Early in her career Dr. Griggs taught at Westinghouse High School and worked as head teacher and then director of the Street Academy and Ebony Prep, alternative schools under the auspices of the Urban League of Pittsburgh. 

Dr. Griggs received her Ph.D. in Curriculum and Supervision from the University of Pittsburgh, her Masters of Arts in English from Carnegie Mellon University, and her Bachelor of Science in Education, secondary English, from Cheyney University.

Dr. Griggs is the recipient of several awards, including most recently the Duquesne University 2023 Diversity and Inclusion Award. 

Additional awards include the Sister Thea Bowman Foundation award; the City of Pittsburgh DiverseCity 365 Living Legend Award; “Dr. Judith R. Griggs Day” on April, 29, 2010, in the city of Pittsburgh, Pennsylvania, declared by Mayor Luke Ravenstahl; the Jerome Bettis Bus Stops Here Foundation Community Service Award; the New Pittsburgh Courier’s Woman of Excellence: Education Category Award; and the Pittsburgh Post Gazette’s top 48 Educational Leaders recognition. 

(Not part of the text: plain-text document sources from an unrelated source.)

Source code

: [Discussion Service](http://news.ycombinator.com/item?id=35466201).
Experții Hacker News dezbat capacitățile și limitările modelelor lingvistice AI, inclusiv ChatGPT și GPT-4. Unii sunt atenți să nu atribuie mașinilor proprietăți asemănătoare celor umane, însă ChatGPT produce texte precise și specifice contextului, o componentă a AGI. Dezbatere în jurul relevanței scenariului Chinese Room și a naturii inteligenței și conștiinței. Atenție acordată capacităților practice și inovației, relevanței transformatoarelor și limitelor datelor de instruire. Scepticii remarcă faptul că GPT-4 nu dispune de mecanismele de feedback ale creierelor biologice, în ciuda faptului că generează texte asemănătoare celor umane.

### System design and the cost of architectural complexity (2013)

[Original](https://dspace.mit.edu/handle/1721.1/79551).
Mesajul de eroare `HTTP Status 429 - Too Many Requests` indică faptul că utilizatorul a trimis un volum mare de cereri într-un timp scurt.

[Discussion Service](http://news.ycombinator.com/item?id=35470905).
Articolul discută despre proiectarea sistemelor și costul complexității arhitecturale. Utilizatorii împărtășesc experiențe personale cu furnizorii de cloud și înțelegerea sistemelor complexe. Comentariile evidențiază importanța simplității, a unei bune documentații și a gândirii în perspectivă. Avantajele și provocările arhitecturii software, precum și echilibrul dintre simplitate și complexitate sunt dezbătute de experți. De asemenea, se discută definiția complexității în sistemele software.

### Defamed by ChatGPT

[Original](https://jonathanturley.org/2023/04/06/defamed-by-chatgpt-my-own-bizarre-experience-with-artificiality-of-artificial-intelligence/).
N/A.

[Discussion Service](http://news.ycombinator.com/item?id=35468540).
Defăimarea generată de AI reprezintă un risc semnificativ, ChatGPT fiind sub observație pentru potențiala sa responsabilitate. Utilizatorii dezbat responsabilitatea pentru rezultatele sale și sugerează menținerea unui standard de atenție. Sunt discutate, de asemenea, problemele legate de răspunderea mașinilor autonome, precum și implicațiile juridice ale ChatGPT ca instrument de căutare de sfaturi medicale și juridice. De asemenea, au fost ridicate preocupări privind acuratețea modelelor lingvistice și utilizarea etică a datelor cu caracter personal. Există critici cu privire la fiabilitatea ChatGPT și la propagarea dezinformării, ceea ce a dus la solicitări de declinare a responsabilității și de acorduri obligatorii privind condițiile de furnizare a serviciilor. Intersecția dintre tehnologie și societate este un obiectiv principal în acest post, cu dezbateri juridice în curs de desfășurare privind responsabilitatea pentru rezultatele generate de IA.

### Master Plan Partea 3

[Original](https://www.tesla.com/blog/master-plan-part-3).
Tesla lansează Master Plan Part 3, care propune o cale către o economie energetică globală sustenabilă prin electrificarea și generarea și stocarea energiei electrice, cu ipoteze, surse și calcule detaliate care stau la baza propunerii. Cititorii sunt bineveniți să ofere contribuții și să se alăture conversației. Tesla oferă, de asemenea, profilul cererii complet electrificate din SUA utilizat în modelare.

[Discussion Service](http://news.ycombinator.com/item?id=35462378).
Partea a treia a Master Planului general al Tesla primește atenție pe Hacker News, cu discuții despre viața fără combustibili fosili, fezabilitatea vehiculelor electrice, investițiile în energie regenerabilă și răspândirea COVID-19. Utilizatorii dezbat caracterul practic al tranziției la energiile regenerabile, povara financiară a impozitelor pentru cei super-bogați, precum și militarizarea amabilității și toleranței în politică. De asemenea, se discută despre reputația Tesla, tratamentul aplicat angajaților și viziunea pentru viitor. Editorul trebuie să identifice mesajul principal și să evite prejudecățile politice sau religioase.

She is a member of the Holy Family Institute Board of Trustees and of the POWER Board of Directors. Dr. Griggs is married to Phillip Griggs, and they have two daughters—Enjay Griggs, who is a pharmacist and resides in Pittsburgh, and Inuka Griggs Ivaska, who is an actress and resides in Bloomfield, NJ.  Both are graduates of Duquesne University. She has two granddaughters, Mahogany Love, age 8 and Remington Ellis-Jack, age 4.  She is a member of the Mt. Ararat Baptist Church. 

In one of my writings I declared that “I strive to root my work in ethical leadership. I believe that ethical leadership results from the conscious ordering of one’s steps in life based upon values. These values ideally shape what individuals choose to pursue in life and how; and they serve as the ‘border collie’ for one’s comportment as one moves through the world, ideally in an ongoing growth process.”

My view, moreover, is that the critical underpinning of ethical leadership is values rooted in love or goodwill. Equally as important is the willingness of individuals to risk their approval status within a community to engage in activities they judge to represent the right actions to take, not necessarily those that bring approbation and support from the masses.  Oft times these actions transform the cherished culture of a place to embrace in better ways more of God’s people.

What most shaped my life is my father, Samuel Love Ralph, and my mother, Carrie Lee Chitty Ralph, taking me to church each Sunday and, as I grew into my teenage years, their having me to know that “without Sunday morning church service there would not be a Saturday night party.”  These two were my greatest and wisest teachers.